The Tupper Lake Town Board voted this week to oppose the state’s acquisition of Follensby Pond, one of the largest privately owned lakes in the Northeast, and some sixty-five thousand acres once owned by Finch, Pruyn & Co. Both properties are now owned by the Nature Conservancy, which intends to sell them to the state.
Jessica Collier, writing in the Adirondack Daily Enterprise, says the town’s resolution closely mirrors the one passed a few weeks ago by the Adirondack Park Local Government Review Board. Franklin County passed a similar resolution, and the Adirondack Association of Towns and Villages is considering a similar measure.
Despite the local opposition, the state Department of Environmental Conservation does not intend to back off plans to purchase the properties, according to DEC officials. I have written a detailed story on the controversy that will appear in the March/April issue of the Explorer.
Part of the 14,600-acre Follensby Park lies within the town of Tupper Lake, but most of the land is in adjacent Harrietstown.
If you follow the link to Jessica’s story, be sure to check out the lively debate in the comments section.
Phil, The ADE comments are always pretty wild! Now the town of Tupper Lake approved this deal at some point prior to the sale is that correct? I am still trying to figure out this process.
Phil Brown says
Paul, I’m not sure if Tupper Lake took an official position in the past. I don’t recall that happening. I don’t believe any of the Finch lands are in the town. Of course, the town would be one of the gateways to Follensby–at least for those approaching the parcel by land.
Thanks it sounds like part of the Follensby property is in TL (like 1500 acres). Maybe the rest is in Harrietstown?
“I’m not sure if Tupper Lake took an official position in the past.”
According to the other things I have been reading if the plan was to use EPF funds for the purchase the state had to get the OK from any towns where the land lies.
Timothy Dannenhoffer says
“Despite the local opposition, the state Department of Environmental Conservation does not intend to back off plans to purchase the properties”
I’m downright giddy that the DEC refuse to consider any of the absurd concerns and demands of the backward regressives.
These people are children – ignorant Adirondack teabaggers.
And ANYTHING the teabaggers have success with will be BAD for everybody – INCLUDING them – whether they realize it or not.
NUKE the eyesore that is downtown Tupper Lake – then rebuild it like Lake Placid.
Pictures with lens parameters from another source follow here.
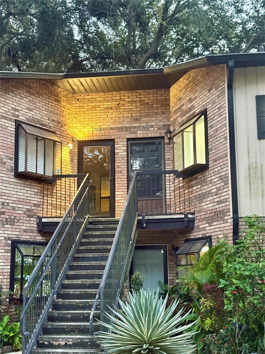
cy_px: 177
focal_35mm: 52
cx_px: 132
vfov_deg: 36.8
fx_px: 531
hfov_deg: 28.0
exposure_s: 1/24
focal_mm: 5.96
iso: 400
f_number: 1.6
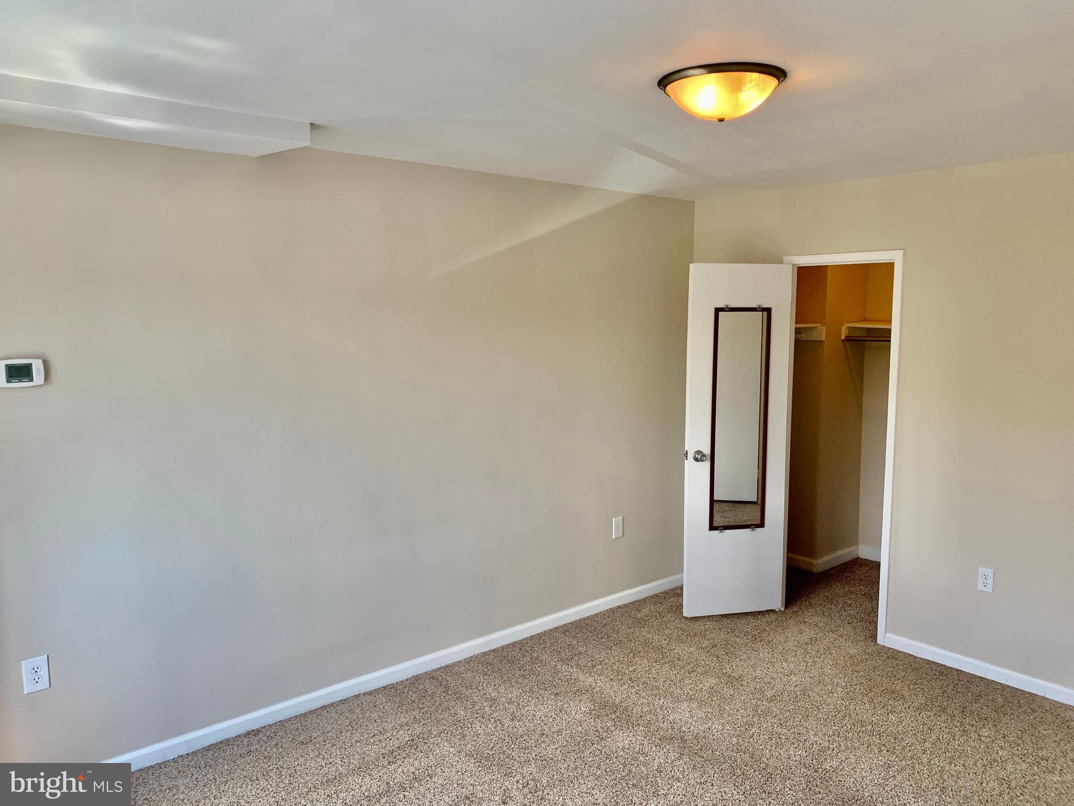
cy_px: 403
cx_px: 537
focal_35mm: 26
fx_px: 807
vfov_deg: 53.1
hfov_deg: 67.3
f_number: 1.8
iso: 40
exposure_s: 1/121
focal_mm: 4.25
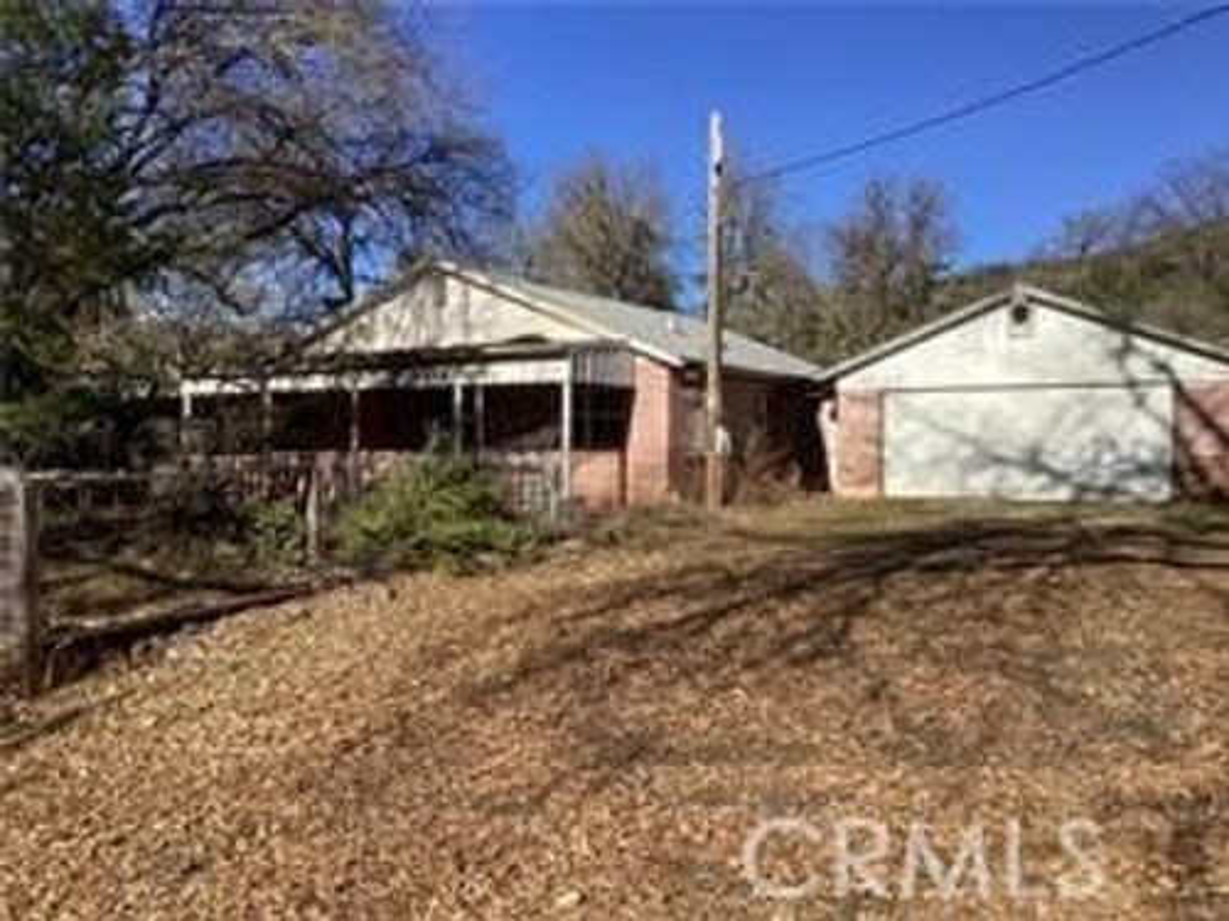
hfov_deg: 58.4
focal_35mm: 31
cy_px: 460
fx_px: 1101
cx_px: 614
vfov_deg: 45.4
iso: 25
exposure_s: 1/1072
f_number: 2.4
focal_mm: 3.3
THEN it will attract more tourists and money will come in.
Without making Tupper Lake some kind of weird industrial capital of the Adirondacks, and destroying their little section of the Adirondacks in the process, their best shot at a healthy economy is to attract tourists.
What they lose in hunting camp revenue they’ll make up for in tourist revenue.
And like John Boner said, if we lose a few logging jobs while adding to and improving the forest preserve, so be it.
“then rebuild it like Lake Placid. THEN it will attract more tourists and money will come in.”
Rebuild it like Lake Placid. That is not a bad idea if they could do it. I suppose the ACR is a start in that direction? Tim, I am sure you support that project. Lake Placid actually has much more dense lakeside development. I agree with you focus more development on the water that is what will attract tourists.
In fact Tim don’t you think that Follensby could be the next Mirror Lake?
Joan Grabe says
Follensby was purchased from the McCormack family by the Adirondack chapter of the Nature Conservancy. It was not part of the Finch Pruyn lands also acquired by the Nature Conservancy which now belong to the state. Follensby is still owned by the Nature Conservancy and is not scheduled to be sold to the state.
Martin Lindsay says
If the Nature Conservancy owns it, the only logical next step is to sell to the State. The Conservancy would be most reluctant to sell to a private owner, and keeping ownership forever isn’t how they operate – they need the money for their next public interest purchase.